Does pornography change a person?


My ex-boyfriend told me when I shared with him that it hurt my feelings he was using pornography, "Well, good riddance to a woman like that!  Everybody does it!  Guys use it to get off."  He would also say things like, "It took me two years to get over Asian skin."

I got out of the relationship, but there are icky feelings and thoughts that still linger.  He left a cruel voice message telling me I was a "fake Christian who lives in a reality that is distorted."  Do you think that pornography can actually change how a man thinks in general?  Do you think the enemy can get in and twist his thinking so that he no longer can even see the truth?


Yes, pornography changes the way a person thinks. All sin alters the way a person looks at the world. Paul warned Timothy, "But evil men and impostors will grow worse and worse, deceiving and being deceived" (II Timothy 3:13). People, who convince themselves that their "little" sin is not so bad, have removed the roadblocks in their soul against further bad behavior.

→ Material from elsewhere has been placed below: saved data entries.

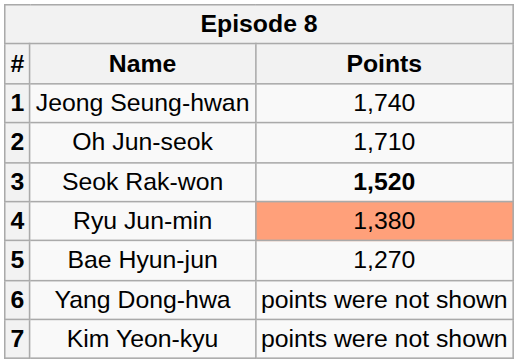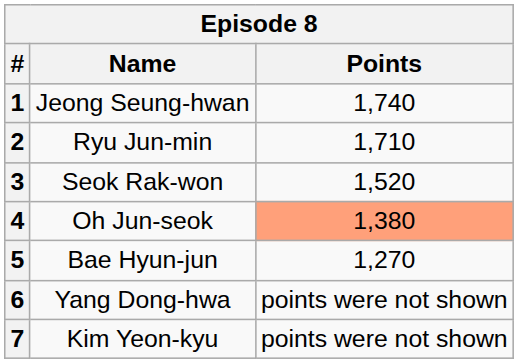2 | Name: Oh Jun-seok -> Ryu Jun-min
3 | Points: bold -> normal
4 | Name: Ryu Jun-min -> Oh Jun-seok
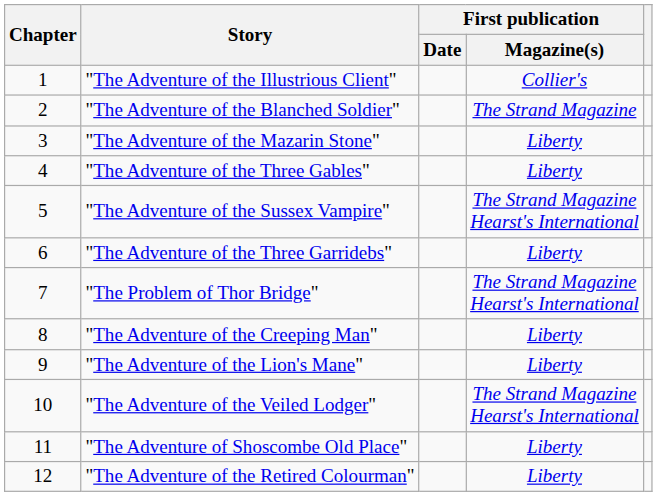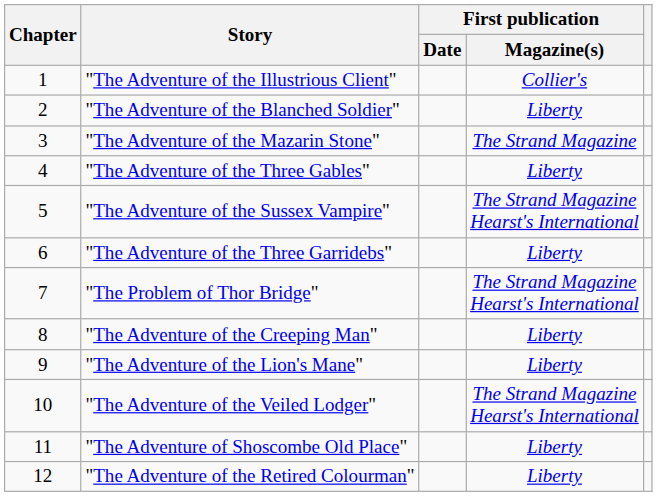"The Adventure of the Blanched Soldier" | First publication / Magazine(s): The Strand Magazine -> Liberty
"The Adventure of the Mazarin Stone" | First publication / Magazine(s): Liberty -> The Strand Magazine
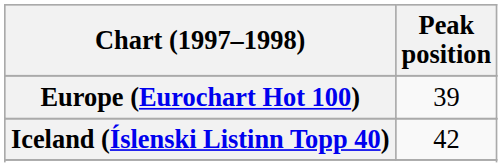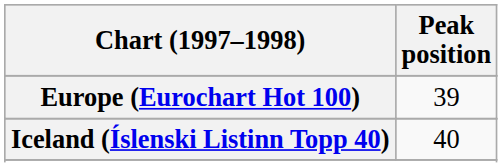Iceland (Íslenski Listinn Topp 40) | Peak position: 42 -> 40
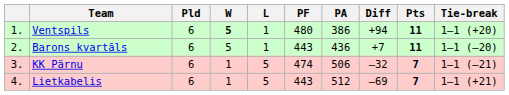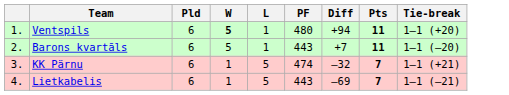- column: PA | 386 | 436 | 506 | 512
KK Pärnu | Tie-break: 1–1 (–21) -> 1–1 (+21)
Lietkabelis | Tie-break: 1–1 (+21) -> 1–1 (–21)
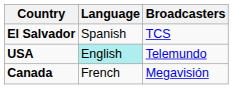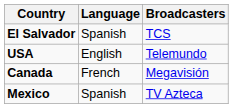USA | Language: paleturquoise background -> no background
+ row: Mexico | Spanish | TV Azteca
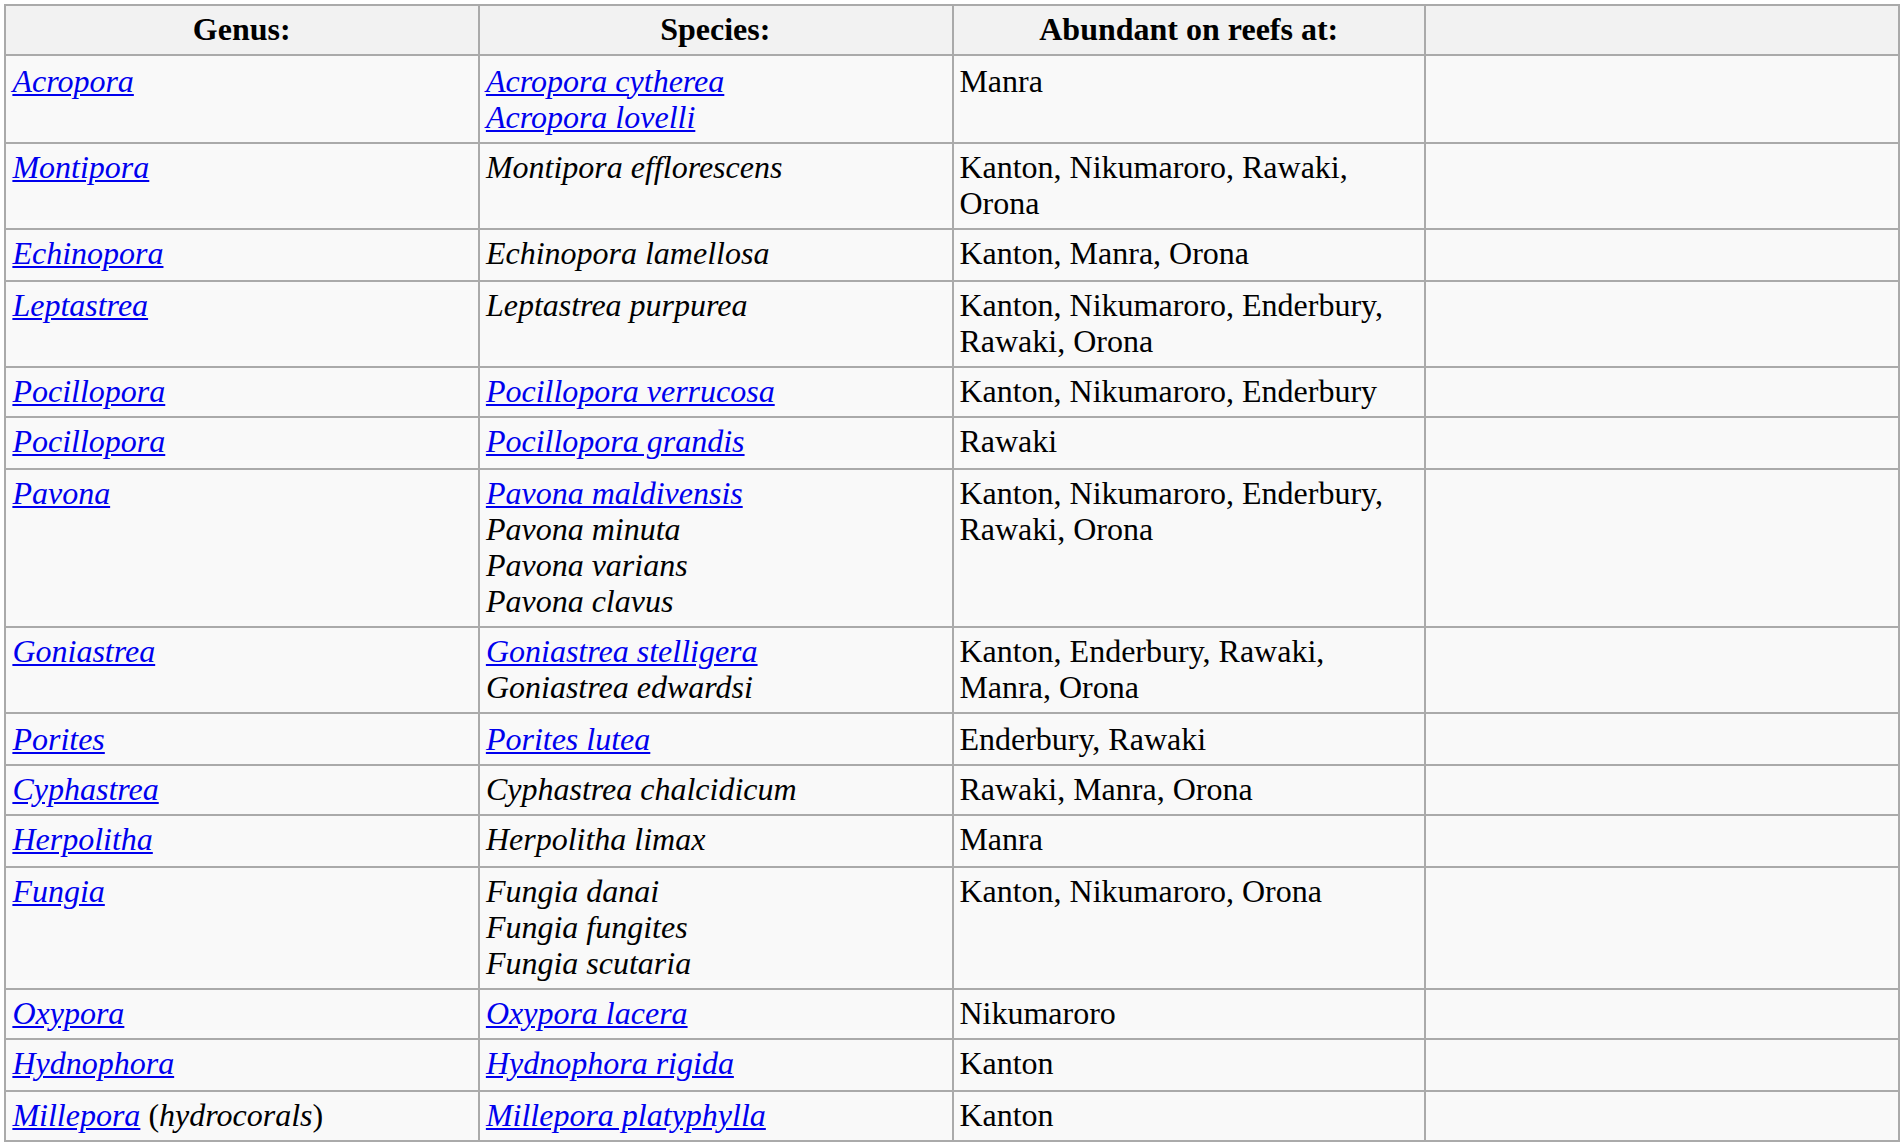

Their conscious no longer bothers them. "Now the Spirit expressly says that in latter times some will depart from the faith, giving heed to deceiving spirits and doctrines of demons, speaking lies in hypocrisy, having their own conscience seared with a hot iron" (I Timothy 4:1-2).

The problem with sin is that those who practice sin are deceived by what they do. "And for this reason God will send them strong delusion, that they should believe the lie, that they all may be condemned who did not believe the truth but had pleasure in unrighteousness" (II Thessalonians 2:11-12). A person who does not love truth will believe anything that they want to hear. Nor can they recognize good. "To the pure all things are pure, but to those who are defiled and unbelieving nothing is pure; but even their mind and conscience are defiled. They profess to know God, but in works they deny Him, being abominable, disobedient, and disqualified for every good work" (Titus 1:15-16). We sometimes talk about people with rose-colored glasses; the eternal optimists who only manage to see the good in other people. Yet the opposite is also true. People who are given over to sin are blinded to the truth and believe everyone else is just as wicked as they are.

Your ex-boyfriend is wrong when he said that everyone uses pornography. I can prove this by common logic. If everyone accepts pornography, then why are there laws against free access to pornography? If worldly society understands that there is harm in pornography, then why does this man think he is unaffected?

However, I must mention that you went the wrong direction in how you told your ex-boyfriend that you didn't like his use of pornography. Your feelings on the use of pornography don't matter. Feelings can be deceptive. You once had feelings for this man, but you learned that he wasn't worth keeping. If you were like most, you probably kept up the relationship for a while after learning he was involved in pornography. Because of your feelings you probably tried to say it wasn't so bad, but eventually, reality set in. The reason pornography is wrong is not because you don't like it, or that women don't like it, or any other group doesn't like it. Pornography is wrong because God said it is a sin. "For this is the will of God, your sanctification: that you should abstain from sexual immorality; that each of you should know how to possess his own vessel in sanctification and honor, not in passion of lust, like the Gentiles who do not know God" (II Thessalonians 4:3-5). "Passion of lust" refers to things that arouse unlawful sexual desires (i.e. pornography).

The "icky feelings" will go away when you realize that the fault lies with him. You cannot continue carrying feelings of guilt over another person's sins, even when those sins had been directed at you. You did not cause him to seek out pornography. Nor is the opinion of a person wallowing in sin worthy of consideration. That is why Jesus warned us to be careful about making judgments. "For with what judgment you judge, you will be judged; and with the measure you use, it will be measured back to you. And why do you look at the speck in your brother's eye, but do not consider the plank in your own eye?" (Matthew 7:2-3). Your ex-boyfriend is trying to make himself feel less guilty by saying that his sins are no worse than your sins. The fault in the logic is that all sins are bad. He wants to justify staying in sin; you want to leave sin behind -- that makes a big difference.

Thank the Lord that you found out about his sins before you made a life-long commitment to him in marriage. Learn the lesson and be more discriminating in selecting your next boyfriend. There are good men out in the world.